May 02 2007
circle of life
A death in the family is never easy, even when you know it is coming. No matter how close you were or weren’t to the person, you see the ripple of grief through everyone you love and you cannot help but think about everyone who is left and who will be next.
I have been very lucky so far in life that death has only picked off the peripheral people but with each extended family member it makes me more worried about the ones closes to me.
"Next is me and then Grandma," my grandfather sensitively said to my brother when he called to offer his condolences.
Everyone is flustered, distracted, though not crying, yet. That will probably come tomorrow at the viewing. Dad just talks about the Mets. Mom says this is insensitive. I say it is telling. He is not a Mets fan. He is a Yankees fan. Yankees fans don’t talk about the Mets if they can help it.

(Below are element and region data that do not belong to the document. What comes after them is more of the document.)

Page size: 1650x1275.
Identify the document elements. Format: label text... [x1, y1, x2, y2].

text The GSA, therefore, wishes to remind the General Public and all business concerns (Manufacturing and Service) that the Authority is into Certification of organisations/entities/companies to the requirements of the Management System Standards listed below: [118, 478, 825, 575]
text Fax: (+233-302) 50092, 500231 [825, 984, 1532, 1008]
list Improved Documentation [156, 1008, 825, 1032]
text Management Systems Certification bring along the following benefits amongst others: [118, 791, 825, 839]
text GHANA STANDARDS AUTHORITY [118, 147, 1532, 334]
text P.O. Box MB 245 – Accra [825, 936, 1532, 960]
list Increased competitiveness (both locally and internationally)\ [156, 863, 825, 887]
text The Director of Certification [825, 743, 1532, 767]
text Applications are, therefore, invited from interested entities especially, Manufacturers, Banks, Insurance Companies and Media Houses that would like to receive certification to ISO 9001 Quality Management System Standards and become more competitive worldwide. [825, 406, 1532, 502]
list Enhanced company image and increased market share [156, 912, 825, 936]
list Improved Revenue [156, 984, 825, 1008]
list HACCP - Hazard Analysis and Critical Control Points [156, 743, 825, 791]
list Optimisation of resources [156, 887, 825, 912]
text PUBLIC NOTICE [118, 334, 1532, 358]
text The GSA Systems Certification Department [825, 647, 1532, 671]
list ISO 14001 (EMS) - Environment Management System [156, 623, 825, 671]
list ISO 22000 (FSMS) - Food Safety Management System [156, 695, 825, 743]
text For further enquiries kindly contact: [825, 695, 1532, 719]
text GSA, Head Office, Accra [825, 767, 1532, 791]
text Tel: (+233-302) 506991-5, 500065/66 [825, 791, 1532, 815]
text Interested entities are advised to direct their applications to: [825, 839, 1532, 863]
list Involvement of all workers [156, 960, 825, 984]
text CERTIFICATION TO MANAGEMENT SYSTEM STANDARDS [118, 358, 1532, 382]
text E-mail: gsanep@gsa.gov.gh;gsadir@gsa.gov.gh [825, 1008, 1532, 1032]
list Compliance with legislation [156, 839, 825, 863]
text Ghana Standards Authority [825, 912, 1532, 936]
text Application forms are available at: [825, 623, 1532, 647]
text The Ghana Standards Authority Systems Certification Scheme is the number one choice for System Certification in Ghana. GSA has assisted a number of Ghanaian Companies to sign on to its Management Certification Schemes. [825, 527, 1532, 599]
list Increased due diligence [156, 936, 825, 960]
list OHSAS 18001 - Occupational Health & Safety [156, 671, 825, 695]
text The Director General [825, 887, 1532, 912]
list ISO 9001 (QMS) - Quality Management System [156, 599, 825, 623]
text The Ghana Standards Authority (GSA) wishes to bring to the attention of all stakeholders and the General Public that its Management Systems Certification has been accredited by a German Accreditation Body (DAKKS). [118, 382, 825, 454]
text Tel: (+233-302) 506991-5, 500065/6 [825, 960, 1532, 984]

All the same, there are three little girls, maybe 3 years old in matching jean overalls running back and forth outside my window screaming with the complete joy of just being alive and allowed to run around outside on this beautiful day. They have been at it for almost half an hour and I don’t understand how they aren’t tired yet. I cannot help but smile each time they come racing back on their way too and fro shouting like merry lunatics.
As I talked to my mom yesterday about old age and death, we had a refreshing reversal of the pattern of moms and married daughters. We started to talking about how my grandparents were probably going to start nagging us to have kids before they die and my mother, to my surprise, told me that I am not permitted to have kids for a very long while yet because it would make her feel old to be "grandma" and she is totally not ready for that yet.
The little girls are laughing riotously about something out there and waving sticks in the air in what I can only image is some sort of very enjoyable game I do not understand the rules of.
There is a lesson here about the circle of life. I am not sure I know what it is.